* ЗАДАНИЕ *
Перечислите всё, во что, согласно приведённому ниже тексту, человек должен переплавить свои страхи и обиды.

* ПРИВЕДЁННЫЙ ТЕКСТ *

***

Словно недавно и не было мая.
Девочка носит котёнка в платке,
Нежно, как куклу, к груди прижимая.
Травы густы и повсюду цветы.
Только у нас и такое возможно:
Завтра листва полетит, как листы
Давней поэмы о грусти дорожной…
В смутные времена традиция всегда становится залогом сохранения и продолжения жизни, культуры переживания её взлётов и падений, испытаний и даров. Проходя через всё это, человек не просто должен сохранить себя, свою душу — он должен собрать, преумножить её многократно, переплавить в её огне свои страхи и обиды в любовь, понимание и бережение.
К старости люди глохнут и слепнут.
Наверное, Бог или тот, кто отвечает за наши души,
запирает человека изнутри,
чтобы он, не отвлекаясь, послушал и увидел самого себя и понял, наконец, жизнь, которую прожил.

***

(Данные отслеживания координат пикселей)
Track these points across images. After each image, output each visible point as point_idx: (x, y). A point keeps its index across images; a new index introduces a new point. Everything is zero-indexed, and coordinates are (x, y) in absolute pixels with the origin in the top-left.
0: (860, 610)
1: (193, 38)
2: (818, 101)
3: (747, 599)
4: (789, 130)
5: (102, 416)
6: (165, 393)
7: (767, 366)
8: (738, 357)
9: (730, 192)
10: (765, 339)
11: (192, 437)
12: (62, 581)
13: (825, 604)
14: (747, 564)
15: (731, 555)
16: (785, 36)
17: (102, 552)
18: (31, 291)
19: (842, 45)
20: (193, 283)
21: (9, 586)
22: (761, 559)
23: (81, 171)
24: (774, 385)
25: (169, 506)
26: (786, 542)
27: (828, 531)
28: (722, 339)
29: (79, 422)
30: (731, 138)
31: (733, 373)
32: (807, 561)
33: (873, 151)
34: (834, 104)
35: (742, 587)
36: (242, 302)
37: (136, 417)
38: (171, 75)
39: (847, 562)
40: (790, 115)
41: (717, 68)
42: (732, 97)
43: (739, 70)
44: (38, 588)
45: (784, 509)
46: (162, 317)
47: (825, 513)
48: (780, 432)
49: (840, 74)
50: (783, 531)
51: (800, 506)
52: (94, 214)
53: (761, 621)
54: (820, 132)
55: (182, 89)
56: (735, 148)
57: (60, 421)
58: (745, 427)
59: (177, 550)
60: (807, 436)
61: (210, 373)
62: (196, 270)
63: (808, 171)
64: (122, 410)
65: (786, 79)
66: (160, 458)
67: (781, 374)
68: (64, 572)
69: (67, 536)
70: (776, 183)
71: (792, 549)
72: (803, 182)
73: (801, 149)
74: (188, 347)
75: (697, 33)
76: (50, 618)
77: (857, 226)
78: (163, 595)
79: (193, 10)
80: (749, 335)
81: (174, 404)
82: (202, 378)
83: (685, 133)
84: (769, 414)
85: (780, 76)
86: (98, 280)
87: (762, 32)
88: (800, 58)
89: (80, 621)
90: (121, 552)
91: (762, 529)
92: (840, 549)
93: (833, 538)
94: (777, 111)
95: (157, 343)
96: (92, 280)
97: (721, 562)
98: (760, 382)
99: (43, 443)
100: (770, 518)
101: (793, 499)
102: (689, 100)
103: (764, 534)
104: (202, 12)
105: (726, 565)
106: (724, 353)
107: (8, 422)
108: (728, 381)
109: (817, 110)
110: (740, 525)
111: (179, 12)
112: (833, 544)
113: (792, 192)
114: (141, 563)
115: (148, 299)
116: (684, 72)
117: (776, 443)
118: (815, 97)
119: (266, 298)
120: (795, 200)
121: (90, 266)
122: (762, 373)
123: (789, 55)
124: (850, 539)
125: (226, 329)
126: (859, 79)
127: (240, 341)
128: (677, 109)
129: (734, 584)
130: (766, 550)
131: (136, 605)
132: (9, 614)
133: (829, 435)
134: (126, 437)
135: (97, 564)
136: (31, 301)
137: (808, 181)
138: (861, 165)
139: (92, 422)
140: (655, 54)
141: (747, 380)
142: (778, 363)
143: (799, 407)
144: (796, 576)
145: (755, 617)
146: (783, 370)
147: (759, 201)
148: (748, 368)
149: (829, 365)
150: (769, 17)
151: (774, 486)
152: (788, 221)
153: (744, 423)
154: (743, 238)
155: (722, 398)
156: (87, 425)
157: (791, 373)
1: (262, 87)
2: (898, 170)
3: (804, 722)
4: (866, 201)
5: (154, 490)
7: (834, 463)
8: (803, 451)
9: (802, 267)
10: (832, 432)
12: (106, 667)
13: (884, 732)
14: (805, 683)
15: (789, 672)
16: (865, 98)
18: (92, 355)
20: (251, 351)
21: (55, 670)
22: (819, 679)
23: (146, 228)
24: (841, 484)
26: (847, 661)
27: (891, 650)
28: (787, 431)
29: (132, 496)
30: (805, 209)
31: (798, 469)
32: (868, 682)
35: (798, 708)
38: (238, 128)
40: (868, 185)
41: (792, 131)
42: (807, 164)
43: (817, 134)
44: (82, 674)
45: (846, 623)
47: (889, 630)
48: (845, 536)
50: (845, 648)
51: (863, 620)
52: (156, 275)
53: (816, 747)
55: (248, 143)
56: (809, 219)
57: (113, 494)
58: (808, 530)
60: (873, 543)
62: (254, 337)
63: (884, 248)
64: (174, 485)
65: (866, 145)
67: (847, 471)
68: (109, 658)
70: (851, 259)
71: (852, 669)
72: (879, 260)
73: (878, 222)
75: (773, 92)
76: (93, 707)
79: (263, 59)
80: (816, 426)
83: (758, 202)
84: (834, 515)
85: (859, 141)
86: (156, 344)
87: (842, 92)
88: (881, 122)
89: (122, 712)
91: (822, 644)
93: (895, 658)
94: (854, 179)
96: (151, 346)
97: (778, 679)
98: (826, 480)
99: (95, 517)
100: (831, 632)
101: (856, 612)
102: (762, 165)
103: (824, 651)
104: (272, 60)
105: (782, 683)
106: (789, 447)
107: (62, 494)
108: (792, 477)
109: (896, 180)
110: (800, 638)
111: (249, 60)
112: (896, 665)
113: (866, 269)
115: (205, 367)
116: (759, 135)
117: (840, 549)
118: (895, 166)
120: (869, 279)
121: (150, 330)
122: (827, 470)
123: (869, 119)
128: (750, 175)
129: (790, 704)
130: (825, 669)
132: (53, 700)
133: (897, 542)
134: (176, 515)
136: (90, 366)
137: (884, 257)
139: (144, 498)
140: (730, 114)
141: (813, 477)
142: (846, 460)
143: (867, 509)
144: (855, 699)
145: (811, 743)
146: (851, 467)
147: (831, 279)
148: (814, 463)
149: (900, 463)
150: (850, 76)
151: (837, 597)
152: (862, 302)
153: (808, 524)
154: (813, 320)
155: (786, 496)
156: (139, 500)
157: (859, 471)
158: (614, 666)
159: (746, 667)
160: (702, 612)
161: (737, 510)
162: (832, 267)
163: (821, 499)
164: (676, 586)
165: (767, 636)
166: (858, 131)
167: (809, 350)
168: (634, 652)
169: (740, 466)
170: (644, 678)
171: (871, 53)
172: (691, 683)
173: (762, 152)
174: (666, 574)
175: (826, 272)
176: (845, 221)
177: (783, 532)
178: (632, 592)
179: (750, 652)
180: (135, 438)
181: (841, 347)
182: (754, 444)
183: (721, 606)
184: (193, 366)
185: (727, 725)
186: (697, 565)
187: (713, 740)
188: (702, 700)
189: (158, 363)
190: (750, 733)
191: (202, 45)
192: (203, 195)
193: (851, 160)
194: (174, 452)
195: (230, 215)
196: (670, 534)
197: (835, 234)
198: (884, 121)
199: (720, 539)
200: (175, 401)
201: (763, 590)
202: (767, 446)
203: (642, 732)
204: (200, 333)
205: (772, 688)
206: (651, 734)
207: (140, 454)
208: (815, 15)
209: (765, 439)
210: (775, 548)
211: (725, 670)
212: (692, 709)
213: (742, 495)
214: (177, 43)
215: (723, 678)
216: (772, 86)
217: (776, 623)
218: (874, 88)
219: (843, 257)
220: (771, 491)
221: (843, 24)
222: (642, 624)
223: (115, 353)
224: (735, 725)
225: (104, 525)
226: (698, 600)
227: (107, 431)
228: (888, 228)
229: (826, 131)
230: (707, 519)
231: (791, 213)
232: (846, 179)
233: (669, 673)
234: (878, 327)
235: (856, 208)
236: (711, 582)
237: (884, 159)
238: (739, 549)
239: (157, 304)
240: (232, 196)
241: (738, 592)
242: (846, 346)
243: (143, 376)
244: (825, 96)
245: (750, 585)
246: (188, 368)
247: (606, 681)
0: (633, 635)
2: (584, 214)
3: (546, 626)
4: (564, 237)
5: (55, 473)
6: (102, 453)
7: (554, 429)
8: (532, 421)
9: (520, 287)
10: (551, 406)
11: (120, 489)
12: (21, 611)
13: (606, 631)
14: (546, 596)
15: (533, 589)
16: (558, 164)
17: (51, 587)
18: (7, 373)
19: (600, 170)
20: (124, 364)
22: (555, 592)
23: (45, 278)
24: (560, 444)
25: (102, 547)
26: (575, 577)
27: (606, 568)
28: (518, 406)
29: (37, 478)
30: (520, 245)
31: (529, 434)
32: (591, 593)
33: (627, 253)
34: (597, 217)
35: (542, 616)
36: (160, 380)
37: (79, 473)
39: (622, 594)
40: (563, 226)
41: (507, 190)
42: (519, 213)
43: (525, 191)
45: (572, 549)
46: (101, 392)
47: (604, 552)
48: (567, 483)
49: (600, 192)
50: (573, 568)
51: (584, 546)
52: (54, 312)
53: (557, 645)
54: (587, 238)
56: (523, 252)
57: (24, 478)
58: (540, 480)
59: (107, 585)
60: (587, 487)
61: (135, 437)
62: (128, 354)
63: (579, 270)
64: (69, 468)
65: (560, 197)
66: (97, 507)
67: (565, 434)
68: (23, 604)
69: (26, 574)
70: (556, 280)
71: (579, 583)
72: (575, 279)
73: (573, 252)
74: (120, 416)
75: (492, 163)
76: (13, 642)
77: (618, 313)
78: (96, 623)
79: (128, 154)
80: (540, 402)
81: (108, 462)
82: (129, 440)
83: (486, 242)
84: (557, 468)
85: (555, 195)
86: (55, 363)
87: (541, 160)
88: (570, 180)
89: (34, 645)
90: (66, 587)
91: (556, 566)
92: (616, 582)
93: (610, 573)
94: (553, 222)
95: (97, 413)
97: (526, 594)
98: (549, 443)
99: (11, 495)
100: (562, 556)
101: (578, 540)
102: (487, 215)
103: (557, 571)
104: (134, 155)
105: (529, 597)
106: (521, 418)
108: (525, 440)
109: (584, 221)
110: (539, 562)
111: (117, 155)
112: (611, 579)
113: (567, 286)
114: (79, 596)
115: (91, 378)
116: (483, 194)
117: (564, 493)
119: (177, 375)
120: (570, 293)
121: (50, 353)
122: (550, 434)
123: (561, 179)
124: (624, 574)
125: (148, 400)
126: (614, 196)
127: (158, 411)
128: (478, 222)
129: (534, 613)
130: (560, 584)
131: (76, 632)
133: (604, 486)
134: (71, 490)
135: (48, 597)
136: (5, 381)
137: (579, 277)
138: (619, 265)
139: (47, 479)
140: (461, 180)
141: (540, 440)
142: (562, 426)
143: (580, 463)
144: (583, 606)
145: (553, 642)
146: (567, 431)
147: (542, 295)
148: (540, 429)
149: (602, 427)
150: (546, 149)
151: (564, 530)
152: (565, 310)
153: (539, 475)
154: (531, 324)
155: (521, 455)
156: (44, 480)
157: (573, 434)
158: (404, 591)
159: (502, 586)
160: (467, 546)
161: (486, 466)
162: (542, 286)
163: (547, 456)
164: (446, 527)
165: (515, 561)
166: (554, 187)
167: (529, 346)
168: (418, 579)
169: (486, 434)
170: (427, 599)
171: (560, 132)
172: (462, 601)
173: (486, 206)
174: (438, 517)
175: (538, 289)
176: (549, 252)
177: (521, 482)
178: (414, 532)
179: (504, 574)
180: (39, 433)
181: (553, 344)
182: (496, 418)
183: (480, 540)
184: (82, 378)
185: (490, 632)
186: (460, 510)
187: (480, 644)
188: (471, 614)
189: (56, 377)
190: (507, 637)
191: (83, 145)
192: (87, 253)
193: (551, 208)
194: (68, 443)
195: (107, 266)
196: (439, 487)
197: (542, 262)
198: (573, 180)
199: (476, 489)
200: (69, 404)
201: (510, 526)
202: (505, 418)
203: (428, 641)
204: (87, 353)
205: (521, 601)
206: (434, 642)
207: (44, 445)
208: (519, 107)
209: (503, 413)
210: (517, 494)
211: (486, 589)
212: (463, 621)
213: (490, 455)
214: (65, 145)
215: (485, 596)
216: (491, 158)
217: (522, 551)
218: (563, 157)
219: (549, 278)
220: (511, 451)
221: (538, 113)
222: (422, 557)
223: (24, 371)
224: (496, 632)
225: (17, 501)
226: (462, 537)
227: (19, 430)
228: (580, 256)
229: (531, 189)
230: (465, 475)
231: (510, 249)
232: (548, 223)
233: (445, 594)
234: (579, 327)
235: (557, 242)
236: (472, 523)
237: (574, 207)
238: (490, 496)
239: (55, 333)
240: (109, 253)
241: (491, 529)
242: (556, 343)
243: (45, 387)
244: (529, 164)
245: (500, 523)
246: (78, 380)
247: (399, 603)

***

* РЕШЕНИЕ ЗАДАЧИ *
Любовь, понимание, бережение.